How is this canvas built? Does Bernard have any writing rituals?
“I walk regularly. Thoughts come. When they’re ripe, I put them on paper. Incidentally, I’ve put my notes in the creative notebooks that we’ve published.”
Walking to think better. Nature, always. On a related note, Cirque Plume has never left its initial stomping grounds in Franche-Comté. “Plumians” don’t just talk about ecology, they live it. "We are attached to a certain rural way of life. The post office works when it wants to. I tend my vegetable garden. The technical manager produces his wine. We keep in contact with the land. We made that choice, we didn’t go to Paris. This suits us. Franche Comté is a land of utopia, with a particular spirit.”

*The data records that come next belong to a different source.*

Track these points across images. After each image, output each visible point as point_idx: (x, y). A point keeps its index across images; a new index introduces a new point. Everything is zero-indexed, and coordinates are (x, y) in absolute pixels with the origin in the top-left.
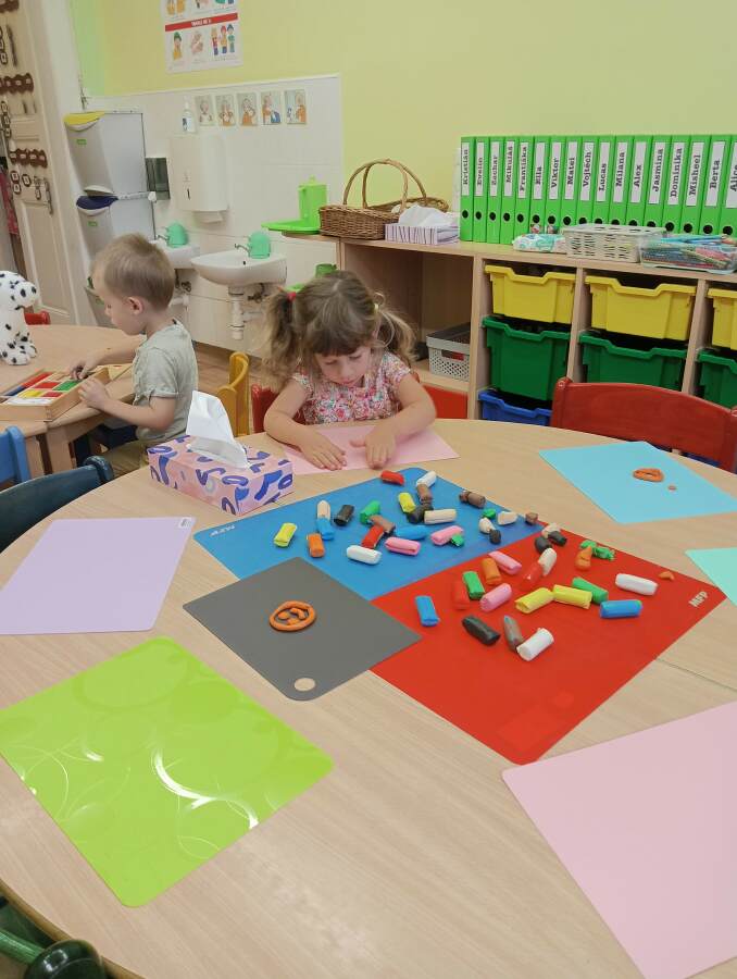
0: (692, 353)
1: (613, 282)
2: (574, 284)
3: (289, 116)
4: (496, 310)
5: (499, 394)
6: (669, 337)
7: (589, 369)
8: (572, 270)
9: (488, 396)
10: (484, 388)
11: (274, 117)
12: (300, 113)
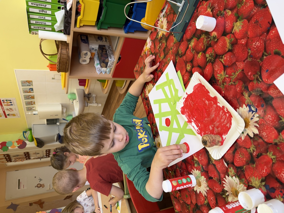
3: (30, 86)
5: (125, 25)
9: (127, 29)
11: (31, 90)
12: (29, 82)
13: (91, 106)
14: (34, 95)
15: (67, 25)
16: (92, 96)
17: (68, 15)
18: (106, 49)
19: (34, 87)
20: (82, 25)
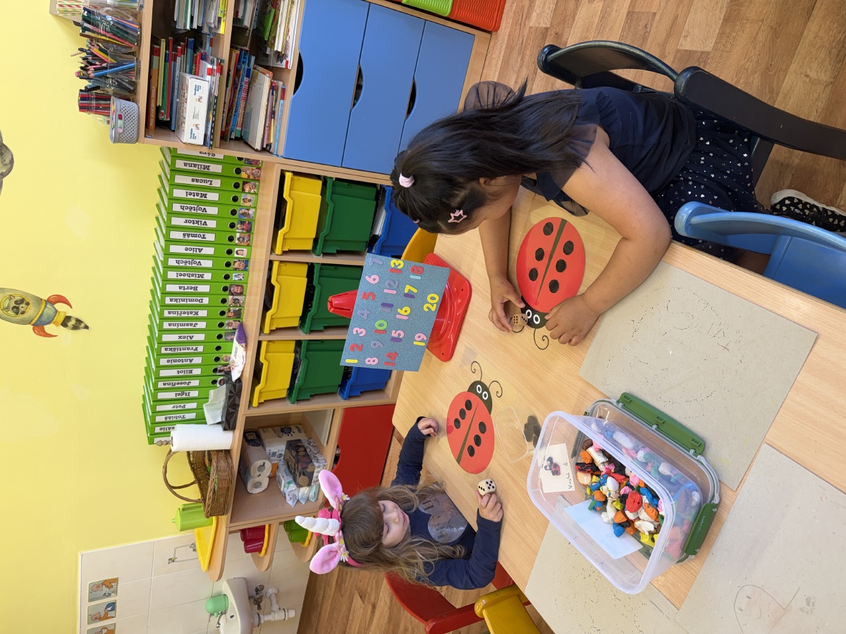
0: (317, 259)
1: (269, 314)
2: (269, 341)
3: (110, 595)
4: (284, 394)
5: (342, 386)
6: (305, 274)
7: (326, 325)
8: (260, 343)
9: (346, 392)
10: (339, 397)
11: (109, 609)
12: (108, 584)
13: (269, 621)
14: (115, 624)
15: (231, 410)
16: (266, 593)
17: (235, 390)
18: (303, 446)
19: (117, 598)
20: (263, 401)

Bernard Kudlak’s eyes light up as he talks about his rural roots. He studies you with the look of a happy kid. A kid who’s succeeded at living his life the way he wanted. Forty years ago, he was making shoes at a clog maker’s and thinking he might do well in the circus. And now here he is. He’s been in the circus and has achieved consecration. He made his mark with his style, with a team spirit, and with uncompromising commitment. What lessons can be learned from this? That reaching your dreams is possible, that pushing your ideas forward a little bit isn’t so stupid, and that the genie who fulfills your wishes just might come out of a shoe.